Sorge um den Absatz von Geflügelfleisch
Die weltweite Virenkarte wird auch von den Reisekonzernen betrachtet. Bisher gab es nur nach dem Auftritt der ersten Vogelgrippefälle in der Türkei einen leichten Buchungsrückgang, der aber nach den Worten einer TUI-Sprecherin schon nach wenigen Tagen wieder ausgeglichen gewesen sei. Auch Thomas Cook spricht von einer Normalisierung des Türkei-Reisegeschäfts.
Bei den Geflügelzüchtern kann dagegen von Normalisierung keine Rede sein. Zwar habe man mit dem vom heutigen Freitag an geltenden Bestallungsgebot für Geflügel keine großen Probleme, versichert der Zentralverband der Deutschen Geflügelwirtschaft in Berlin. Es gebe genug und auch hygienisch einwandfreie Ställe. Sorge bereite dem Verband aber der Absatz von Geflügelfleisch. Während bei Eiern derzeit die Nachfrage und die Preise noch steigen, ist der Absatz von Geflügelfleisch innerhalb weniger Monate um 10 bis 15 Prozent gesunken. Das sei auf die Nachrichten über die Vogelgrippe, aber auch auf die Gammelfleischdiskussion zurückzuführen. Und, so muß man hinzufügen, es betrifft offenbar nur die konventionelle Landwirtschaft. Alexander Gerber, Geschäftsführer des Bundes Ökologische Lebensmittelwirtschaft, Berlin, sieht keinen Einbruch der Nachfrage bei Betrieben des ökologischen Landbaus. Ganz im Gegenteil, wir sind ausverkauft und können die Nachfrage nach Geflügelfleisch nicht erfüllen.

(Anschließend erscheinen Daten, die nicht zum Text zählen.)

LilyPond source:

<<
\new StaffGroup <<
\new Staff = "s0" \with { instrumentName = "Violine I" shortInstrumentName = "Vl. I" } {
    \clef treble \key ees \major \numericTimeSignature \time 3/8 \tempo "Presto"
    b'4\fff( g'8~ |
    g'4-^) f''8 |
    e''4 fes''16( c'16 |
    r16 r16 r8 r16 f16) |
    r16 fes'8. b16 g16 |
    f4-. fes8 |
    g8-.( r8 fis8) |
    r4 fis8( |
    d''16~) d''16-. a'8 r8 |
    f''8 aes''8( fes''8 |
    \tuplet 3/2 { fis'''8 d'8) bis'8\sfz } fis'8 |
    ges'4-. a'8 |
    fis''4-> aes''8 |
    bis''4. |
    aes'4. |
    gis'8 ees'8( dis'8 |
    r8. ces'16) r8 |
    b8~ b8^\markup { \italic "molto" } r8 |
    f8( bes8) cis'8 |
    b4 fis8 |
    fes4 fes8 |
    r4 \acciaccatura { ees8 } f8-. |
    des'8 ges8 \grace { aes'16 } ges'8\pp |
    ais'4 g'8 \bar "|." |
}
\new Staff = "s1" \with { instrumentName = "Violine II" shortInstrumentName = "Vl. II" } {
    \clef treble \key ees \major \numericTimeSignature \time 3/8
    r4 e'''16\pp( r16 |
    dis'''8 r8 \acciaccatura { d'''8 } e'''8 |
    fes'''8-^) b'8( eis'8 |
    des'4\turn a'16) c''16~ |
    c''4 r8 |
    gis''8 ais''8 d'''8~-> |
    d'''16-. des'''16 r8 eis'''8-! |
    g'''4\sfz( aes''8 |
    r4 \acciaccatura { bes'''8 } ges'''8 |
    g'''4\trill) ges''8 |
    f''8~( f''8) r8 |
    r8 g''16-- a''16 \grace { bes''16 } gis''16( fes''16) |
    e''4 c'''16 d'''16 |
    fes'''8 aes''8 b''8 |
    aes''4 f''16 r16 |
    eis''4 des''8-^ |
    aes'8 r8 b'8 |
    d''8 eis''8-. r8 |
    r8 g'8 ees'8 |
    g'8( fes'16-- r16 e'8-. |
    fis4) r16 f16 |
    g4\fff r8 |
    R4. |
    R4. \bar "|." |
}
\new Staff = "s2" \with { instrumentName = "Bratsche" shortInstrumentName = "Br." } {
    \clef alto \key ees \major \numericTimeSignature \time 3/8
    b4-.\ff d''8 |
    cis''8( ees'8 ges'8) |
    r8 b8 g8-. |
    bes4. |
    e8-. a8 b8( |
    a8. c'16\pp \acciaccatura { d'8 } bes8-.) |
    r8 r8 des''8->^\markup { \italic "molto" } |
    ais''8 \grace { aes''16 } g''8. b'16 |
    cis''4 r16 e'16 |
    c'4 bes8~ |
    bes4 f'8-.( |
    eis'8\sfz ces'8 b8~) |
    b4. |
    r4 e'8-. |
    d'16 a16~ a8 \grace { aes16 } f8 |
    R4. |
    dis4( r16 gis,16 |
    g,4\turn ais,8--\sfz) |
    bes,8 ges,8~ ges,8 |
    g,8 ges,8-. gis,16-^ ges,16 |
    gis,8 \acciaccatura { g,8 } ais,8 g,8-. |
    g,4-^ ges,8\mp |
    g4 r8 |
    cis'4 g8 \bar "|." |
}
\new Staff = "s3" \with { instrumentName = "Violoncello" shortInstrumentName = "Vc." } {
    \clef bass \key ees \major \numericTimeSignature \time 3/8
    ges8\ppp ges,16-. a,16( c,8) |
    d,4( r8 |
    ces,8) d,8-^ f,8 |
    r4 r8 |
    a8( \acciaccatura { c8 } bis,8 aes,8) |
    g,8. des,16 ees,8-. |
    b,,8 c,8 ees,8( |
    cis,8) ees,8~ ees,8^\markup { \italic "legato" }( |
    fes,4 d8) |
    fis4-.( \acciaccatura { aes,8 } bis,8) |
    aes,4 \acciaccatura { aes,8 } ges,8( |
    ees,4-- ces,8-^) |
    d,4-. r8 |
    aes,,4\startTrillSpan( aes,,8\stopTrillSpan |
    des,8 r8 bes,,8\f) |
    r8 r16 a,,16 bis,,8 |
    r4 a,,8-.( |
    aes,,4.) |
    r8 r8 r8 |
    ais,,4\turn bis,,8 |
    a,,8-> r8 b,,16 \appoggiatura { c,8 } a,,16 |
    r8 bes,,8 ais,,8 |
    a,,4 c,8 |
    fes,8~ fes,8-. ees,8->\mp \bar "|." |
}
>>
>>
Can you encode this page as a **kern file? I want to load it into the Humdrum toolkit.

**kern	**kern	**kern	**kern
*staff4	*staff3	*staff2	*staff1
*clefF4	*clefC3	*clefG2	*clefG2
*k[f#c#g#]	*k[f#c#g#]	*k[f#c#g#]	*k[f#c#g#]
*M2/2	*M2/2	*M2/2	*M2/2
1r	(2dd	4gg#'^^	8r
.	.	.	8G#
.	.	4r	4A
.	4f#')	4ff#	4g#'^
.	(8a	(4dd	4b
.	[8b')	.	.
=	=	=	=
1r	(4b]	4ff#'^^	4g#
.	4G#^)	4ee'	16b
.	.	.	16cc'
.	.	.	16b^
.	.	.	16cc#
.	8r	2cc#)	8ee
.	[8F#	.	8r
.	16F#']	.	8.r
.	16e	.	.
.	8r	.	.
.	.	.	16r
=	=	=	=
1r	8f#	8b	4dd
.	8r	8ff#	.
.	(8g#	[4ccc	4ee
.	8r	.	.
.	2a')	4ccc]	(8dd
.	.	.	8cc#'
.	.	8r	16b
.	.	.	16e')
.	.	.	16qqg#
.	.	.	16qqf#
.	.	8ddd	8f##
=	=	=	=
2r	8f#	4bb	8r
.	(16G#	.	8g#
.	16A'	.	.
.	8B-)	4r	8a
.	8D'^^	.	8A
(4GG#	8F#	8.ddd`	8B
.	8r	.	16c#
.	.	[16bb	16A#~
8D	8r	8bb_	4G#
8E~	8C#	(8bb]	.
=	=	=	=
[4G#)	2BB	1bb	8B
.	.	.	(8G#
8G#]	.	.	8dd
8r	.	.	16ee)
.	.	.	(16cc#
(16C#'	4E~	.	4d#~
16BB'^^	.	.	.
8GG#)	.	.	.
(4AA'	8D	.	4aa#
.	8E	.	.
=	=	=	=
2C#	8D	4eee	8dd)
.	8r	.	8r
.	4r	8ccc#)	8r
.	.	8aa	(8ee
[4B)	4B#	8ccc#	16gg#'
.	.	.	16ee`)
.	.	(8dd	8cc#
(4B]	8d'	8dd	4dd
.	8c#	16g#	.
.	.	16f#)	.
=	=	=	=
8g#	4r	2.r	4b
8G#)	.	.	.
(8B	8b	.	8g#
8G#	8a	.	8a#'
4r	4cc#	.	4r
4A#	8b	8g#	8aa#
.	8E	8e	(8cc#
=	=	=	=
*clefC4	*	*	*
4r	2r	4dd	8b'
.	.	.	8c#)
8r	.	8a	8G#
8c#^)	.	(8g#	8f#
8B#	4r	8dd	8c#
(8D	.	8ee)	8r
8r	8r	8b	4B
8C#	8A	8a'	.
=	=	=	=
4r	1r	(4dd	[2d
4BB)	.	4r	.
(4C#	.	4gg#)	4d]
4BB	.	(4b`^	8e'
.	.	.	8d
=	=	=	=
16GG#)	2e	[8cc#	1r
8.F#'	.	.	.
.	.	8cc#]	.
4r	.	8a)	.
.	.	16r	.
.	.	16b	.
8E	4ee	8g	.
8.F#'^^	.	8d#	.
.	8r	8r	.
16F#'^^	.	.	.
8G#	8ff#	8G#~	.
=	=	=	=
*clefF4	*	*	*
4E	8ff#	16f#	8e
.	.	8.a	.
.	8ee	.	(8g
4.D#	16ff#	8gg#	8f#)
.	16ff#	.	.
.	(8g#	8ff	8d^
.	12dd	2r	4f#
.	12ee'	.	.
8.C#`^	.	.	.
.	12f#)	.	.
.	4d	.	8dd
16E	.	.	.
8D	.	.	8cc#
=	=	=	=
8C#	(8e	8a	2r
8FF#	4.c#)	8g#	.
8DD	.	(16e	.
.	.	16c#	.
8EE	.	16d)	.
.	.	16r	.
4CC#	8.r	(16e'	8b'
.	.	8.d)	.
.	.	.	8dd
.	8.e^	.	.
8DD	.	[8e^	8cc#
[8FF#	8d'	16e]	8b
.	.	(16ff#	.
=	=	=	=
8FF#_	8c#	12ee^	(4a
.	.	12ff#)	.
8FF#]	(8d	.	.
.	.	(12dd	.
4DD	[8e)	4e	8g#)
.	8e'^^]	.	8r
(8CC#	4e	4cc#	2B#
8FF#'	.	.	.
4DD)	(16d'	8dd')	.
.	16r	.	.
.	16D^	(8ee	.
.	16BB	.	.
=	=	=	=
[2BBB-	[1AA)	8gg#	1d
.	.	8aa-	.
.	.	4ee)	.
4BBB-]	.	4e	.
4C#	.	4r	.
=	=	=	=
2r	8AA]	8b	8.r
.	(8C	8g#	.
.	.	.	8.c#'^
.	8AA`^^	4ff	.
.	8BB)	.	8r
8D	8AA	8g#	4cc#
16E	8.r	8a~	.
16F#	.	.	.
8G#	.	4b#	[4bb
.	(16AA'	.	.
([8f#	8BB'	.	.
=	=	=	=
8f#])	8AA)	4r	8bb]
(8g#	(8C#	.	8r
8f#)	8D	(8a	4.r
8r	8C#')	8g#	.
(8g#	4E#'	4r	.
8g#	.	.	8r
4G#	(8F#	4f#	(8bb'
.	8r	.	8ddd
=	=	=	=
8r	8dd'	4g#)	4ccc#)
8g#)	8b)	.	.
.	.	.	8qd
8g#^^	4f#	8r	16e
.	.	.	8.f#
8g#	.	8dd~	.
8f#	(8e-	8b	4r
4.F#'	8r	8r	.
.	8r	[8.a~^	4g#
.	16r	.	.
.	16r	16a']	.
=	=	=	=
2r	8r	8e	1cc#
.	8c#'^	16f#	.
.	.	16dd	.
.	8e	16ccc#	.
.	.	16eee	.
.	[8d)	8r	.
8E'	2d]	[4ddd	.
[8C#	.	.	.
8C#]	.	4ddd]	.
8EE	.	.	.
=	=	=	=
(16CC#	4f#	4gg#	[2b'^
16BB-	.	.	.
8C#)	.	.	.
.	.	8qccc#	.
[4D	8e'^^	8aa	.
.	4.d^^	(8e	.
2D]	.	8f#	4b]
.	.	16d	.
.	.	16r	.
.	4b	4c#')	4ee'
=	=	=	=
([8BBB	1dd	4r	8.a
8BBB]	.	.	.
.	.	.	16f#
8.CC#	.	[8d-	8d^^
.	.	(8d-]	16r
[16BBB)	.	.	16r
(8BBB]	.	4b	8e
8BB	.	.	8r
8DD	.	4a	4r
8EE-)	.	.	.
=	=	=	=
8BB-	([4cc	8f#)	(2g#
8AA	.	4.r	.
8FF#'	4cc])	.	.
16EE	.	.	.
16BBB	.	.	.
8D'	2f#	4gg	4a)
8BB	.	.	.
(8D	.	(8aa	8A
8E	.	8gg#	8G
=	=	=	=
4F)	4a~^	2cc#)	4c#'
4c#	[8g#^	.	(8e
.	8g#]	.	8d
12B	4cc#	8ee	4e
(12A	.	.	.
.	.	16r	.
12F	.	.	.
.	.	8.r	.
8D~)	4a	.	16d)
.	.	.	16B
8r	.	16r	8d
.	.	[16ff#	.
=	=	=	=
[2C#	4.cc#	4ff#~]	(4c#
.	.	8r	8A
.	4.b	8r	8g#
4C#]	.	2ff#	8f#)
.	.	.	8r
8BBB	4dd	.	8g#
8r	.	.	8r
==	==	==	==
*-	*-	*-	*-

Im schlimmsten Szenario 3,7 Billionen Euro Schaden
Sorge bereiten Gerber mehr die Folgen für einzelne Landwirte. Gerade bei Wassergeflügel gebe es nämlich Betriebe, die bisher ohne Stall ausgekommen seien. Diese müssen jetzt Ställe bauen oder zumindest ein Folienhaus kaufen. Das betreffe vor allem kleine Betriebe, für die Ausgaben zwischen 5000 und 15000 Euro aber erheblich seien. Gerber fordert die Bundesregierung auf, ihr Versprechen, betroffenen Landwirten zu helfen, auch einzulösen. Sorge bereitet den meisten Verantwortlichen in Wirtschaft und Politik die Unsicherheit über den Verlauf der Vogelgrippe.
Untersuchungen über schwere wirtschaftliche Folgen einer Vogelgrippe-Pandemie sind bisher daher theoretische Berechnungen, deren neueste ein australisches Institut vorlegte. Danach drohen bei einer Vogelgrippe-Pandemie weltweit 140 Millionen Menschen zu sterben. Im schlimmsten Fall wird eine solche Krankheitswelle zudem einen wirtschaftlichen Schaden von 3,7 Billionen Euro anrichten. Zu diesem Ergebnis kommt das australische Lowy-Institut für Internationale Politik. Für seine Szenarien nutzte das Institut Erfahrungswerte früherer Grippe-Pandemien und der Verbreitung der tödlichen Lungenkrankheit Sars im Jahr 2003. Die Weltbank hat die Kosten einer Pandemie vor einem halben Jahr auf 800 Milliarden Dollar geschätzt. Wissenschaftler befürchten eine solche Pandemie aber nur, wenn der H5N1-Strang des Virus mutiert und sich von Mensch zu Mensch überträgt, was bisher nicht der Fall ist.